If this lesson is being used for a one-time event, you can ask some volunteers to read their paragraphs and then resume a discussion about what they learned. If you are using this lesson as part of a class or a series of meetings, you can always ask the students or participants to write the paragraph at home and bring it with them to the next meeting. You can then discuss their paragraphs and what they learned from the exercise. If you are teaching a formal course, you can have the students turn in their paragraphs as an assignment.
Follow-Up and Conclusions
If this lesson is part of a course or a long sequence of meetings, it would be worthwhile to follow up with another lesson or two on how to properly evaluate arguments. How that is done will depend on how formal or informal you want to be in thinking about logic, and also how long you want to spend on an introductory philosophical reasoning unit.
There are a number of excellent textbooks and resources on arguments, critical thinking, and logic. For example, reading the first two chapters of the following logic textbook would prepare you thoroughly for leading this lesson:
Hurley, Patrick. A Concise Introduction to Logic (Twelfth ed.). Stamford: Cengage Learning, 2015.
(As an aside, reading the third and fourth chapters of the Hurley text would prepare you well for a potential follow-up lesson on distinguishing deductive from non-deductive arguments and evaluating arguments.)
A supplementary text with a more informal discussion of arguments is the following:
Weston, Anthony. A Rulebook for Arguments (4th ed.). Indianapolis: Hackett Publications, 2009.

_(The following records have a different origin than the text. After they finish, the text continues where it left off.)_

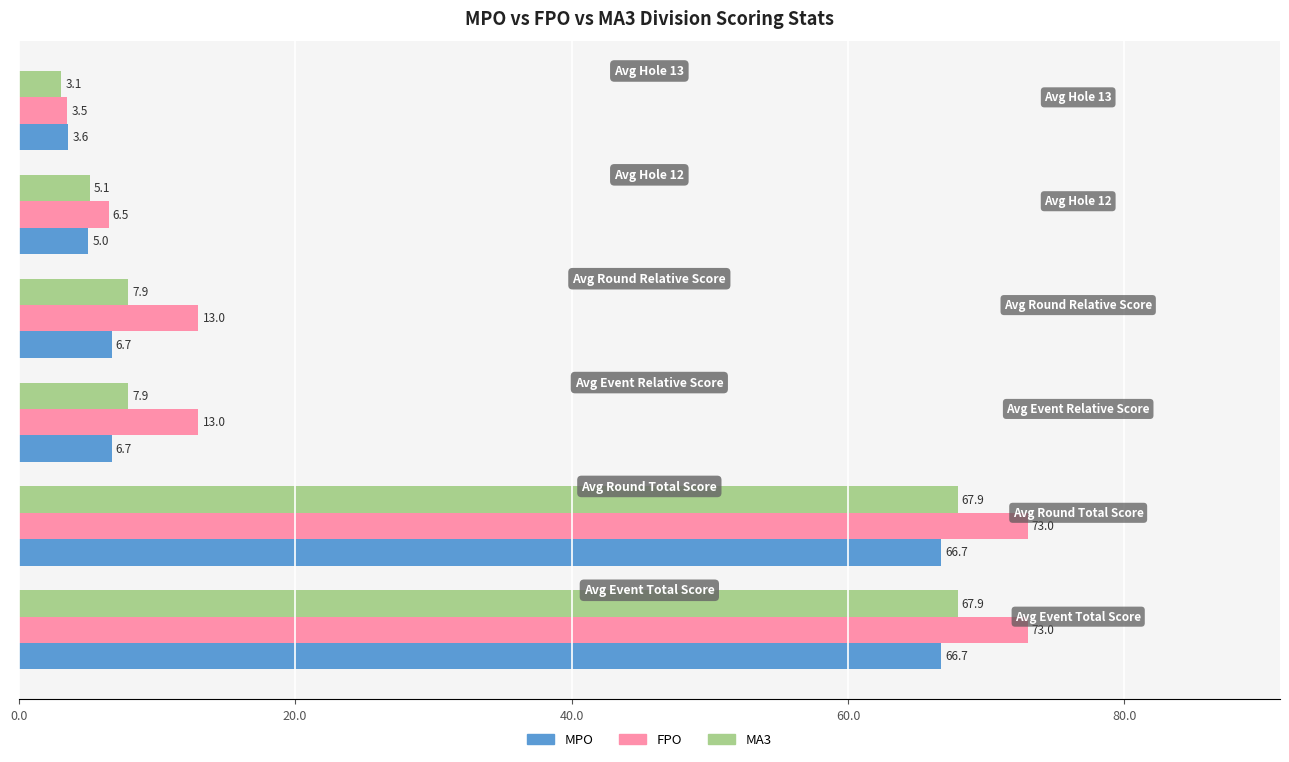

List the series in order of their overall mean, highest first.

FPO, MA3, MPO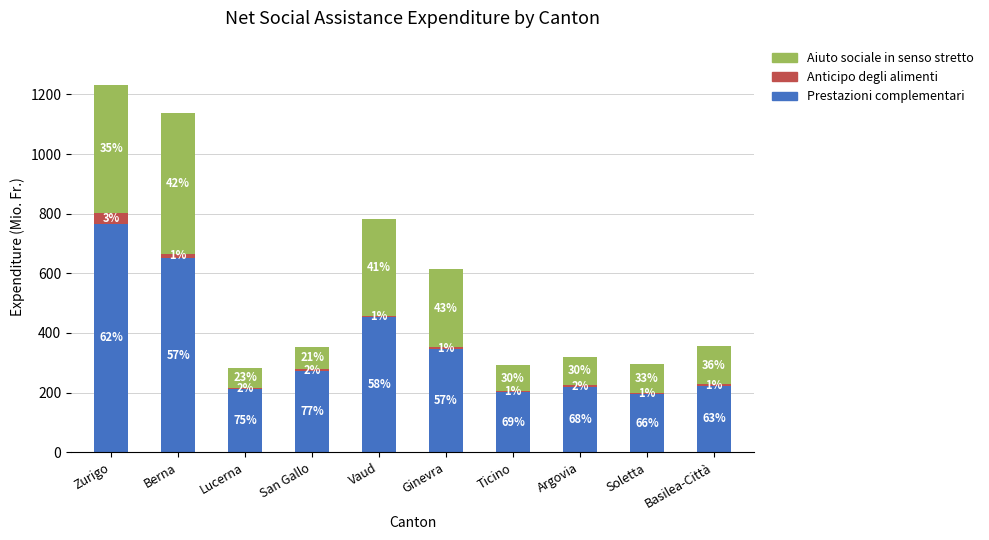

Are the bars grouped side by side (vs. stacked)?

No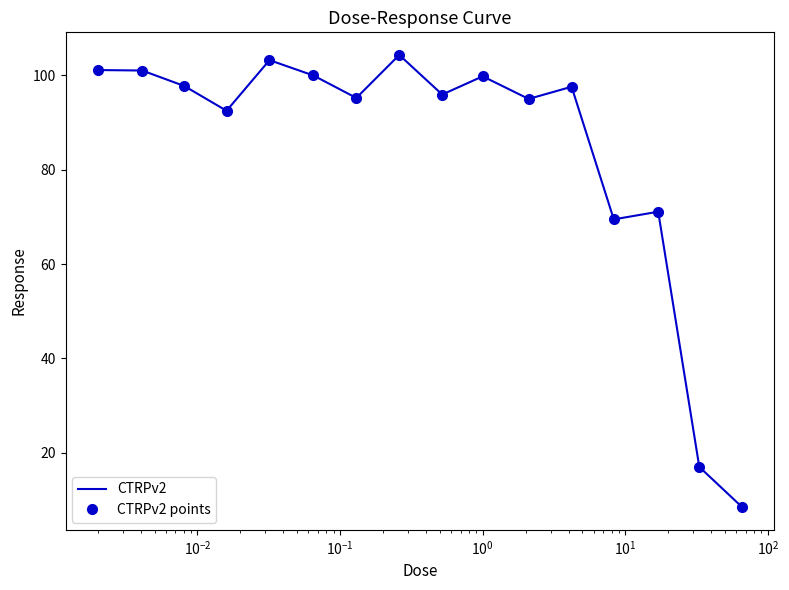

True or false: CTRPv2 points and CTRPv2 cross at least once.

False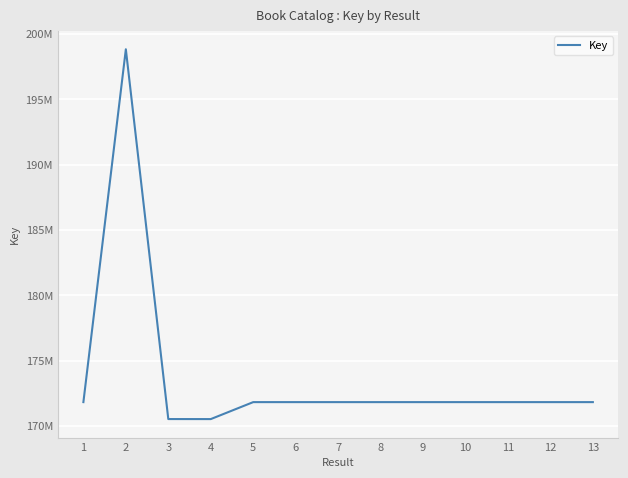

Does the chart display data point markers on the line(s)?

No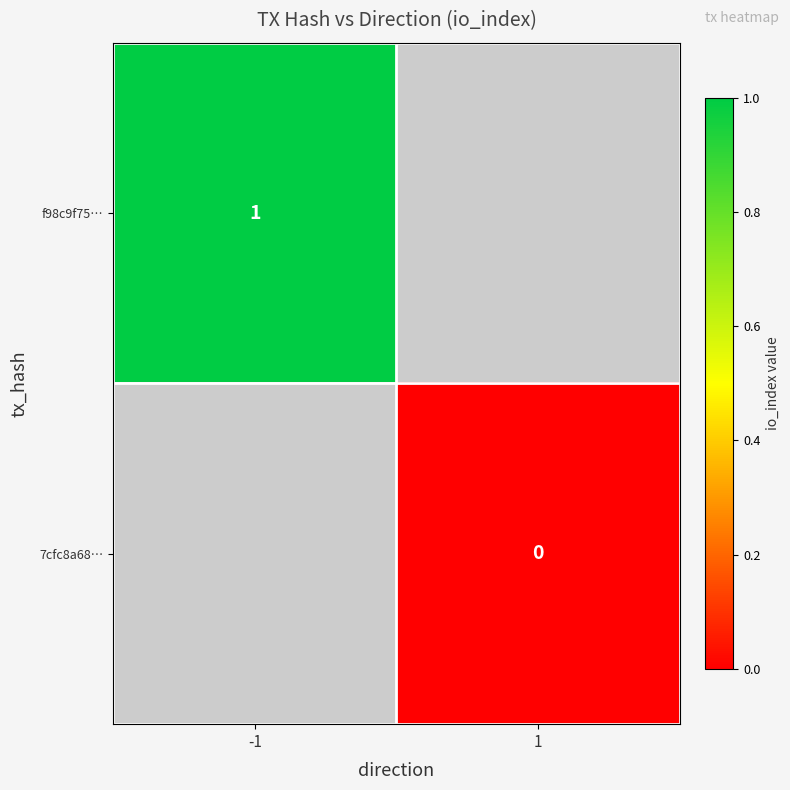

At how many categories does at least one series exceed 0?

1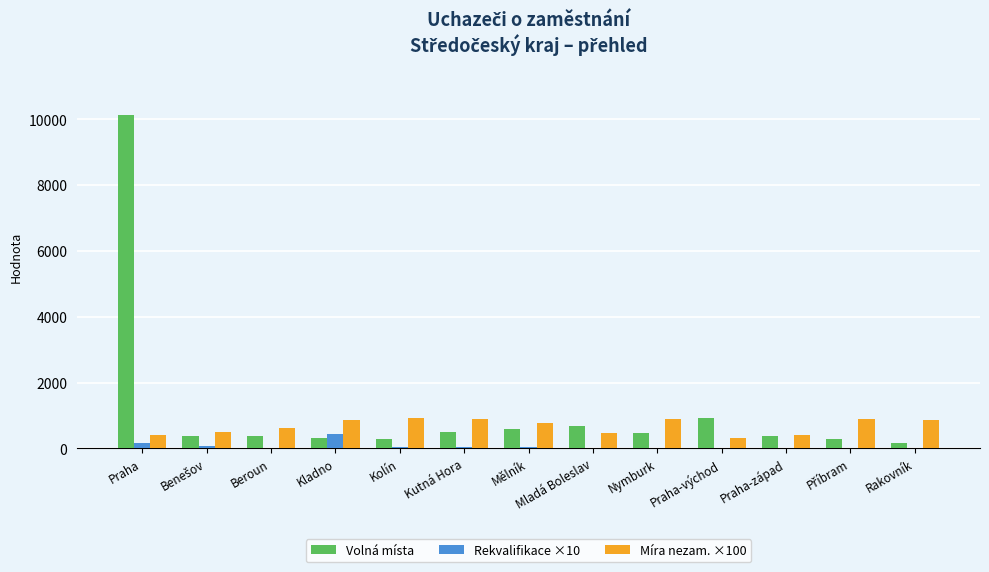

Is it true that Volná místa equals 10139.0 at Praha?

True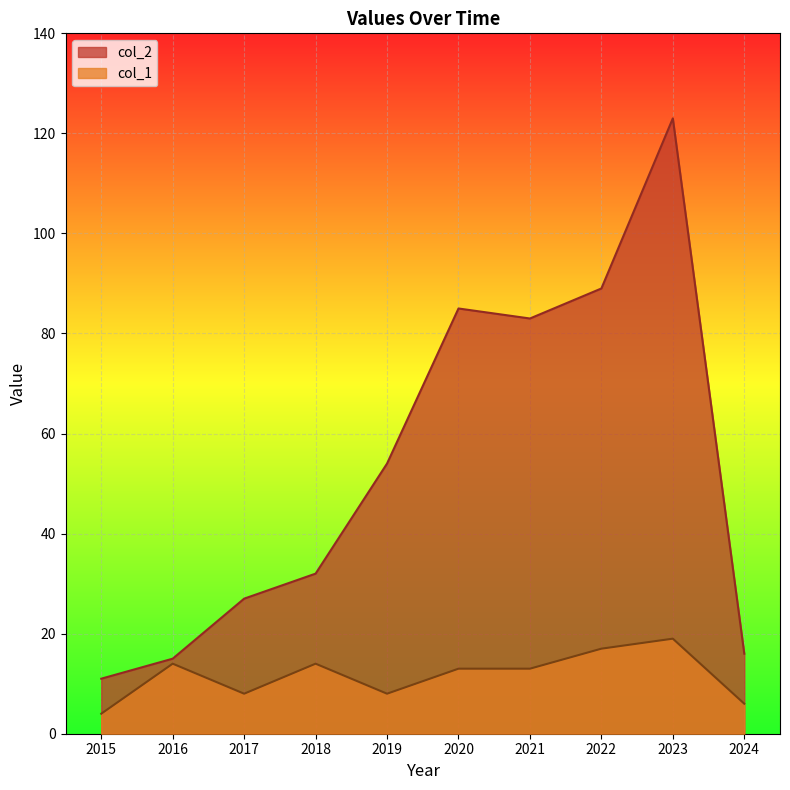

List the series in order of their overall mean, highest first.

col_2, col_1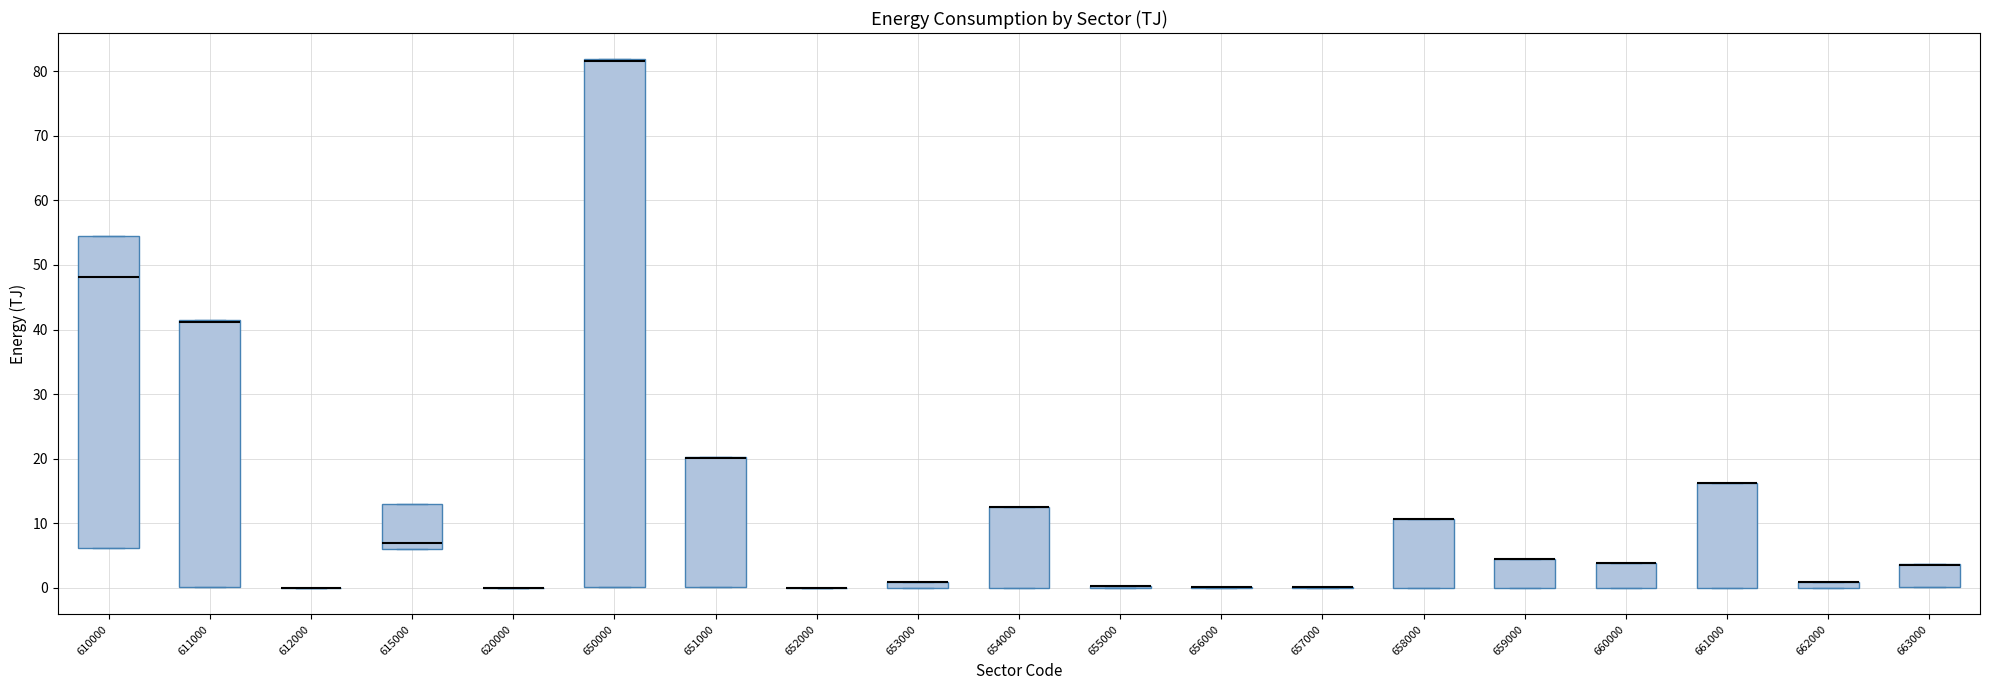

Which box is the tallest, from its lower edge to its upper edge?

650000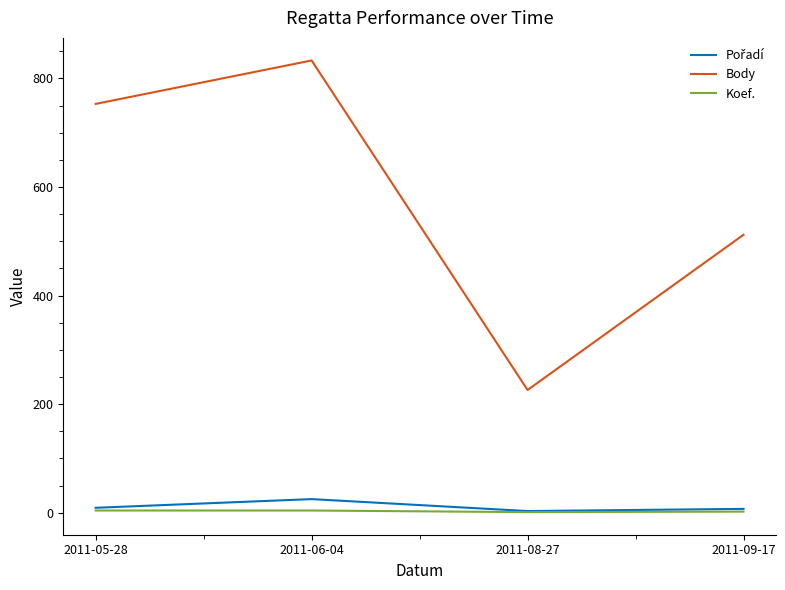

At which category does the chart reach its peak across all series?

2011-06-04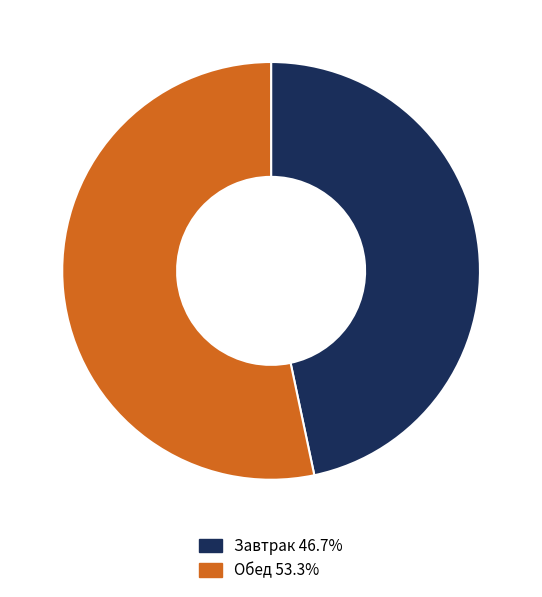

Is the sum of Обед 53.3% and Завтрак 46.7% greater than half?

Yes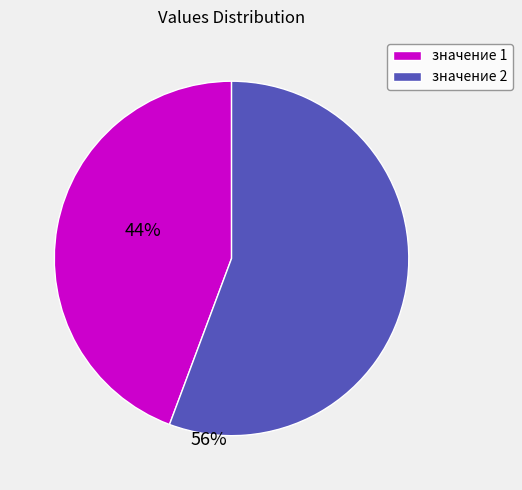

Which slice represents more than half of the pie?

значение 2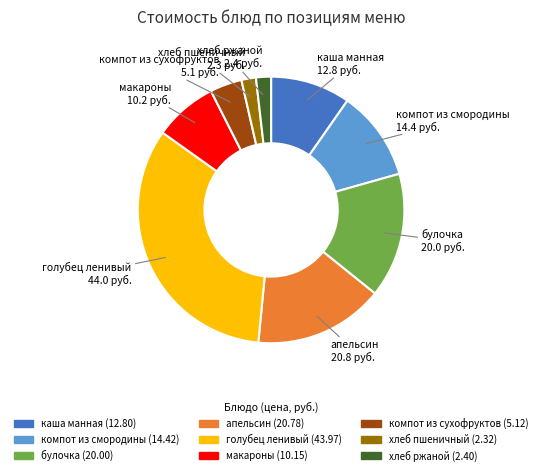

Does any single category account for the majority?

No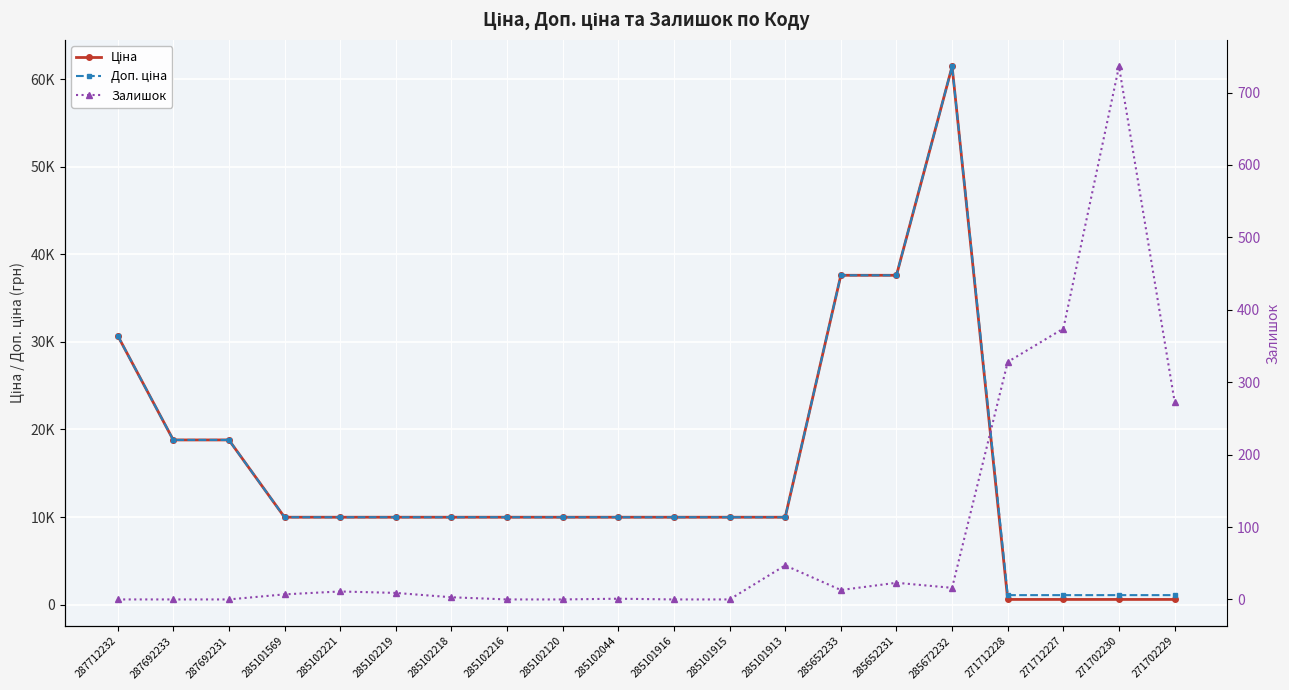

At which label does Залишок first exceed 9?

285102221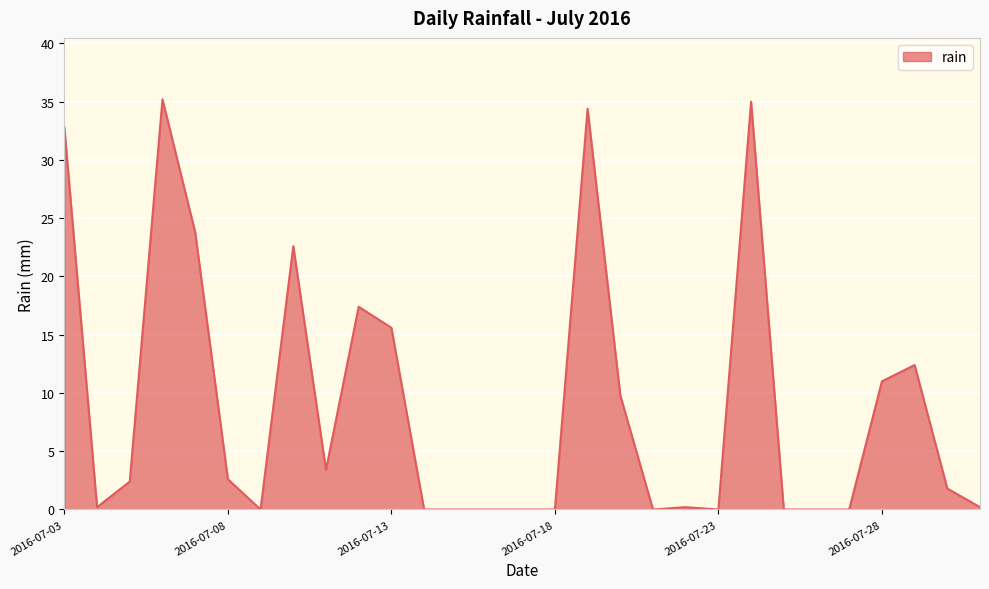

What is the sum of all values?

260.8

The following brief magazine article was written by the authors of this lesson and, in a fun way, explores how philosophers investigate philosophical questions:
Gluck, S. and Rodriguez, C. “The Philosopher’s Toolbox,” Imagine 17.4 (2010): 20-21.
This lesson plan, created by Stuart Gluck and Carlos Rodriguez, is part of a series of lesson plans in Philosophy in Education: Questioning and Dialogue in Schools, by Jana Mohr Lone and Michael D. Burroughs (Rowman & Littlefield, 2016).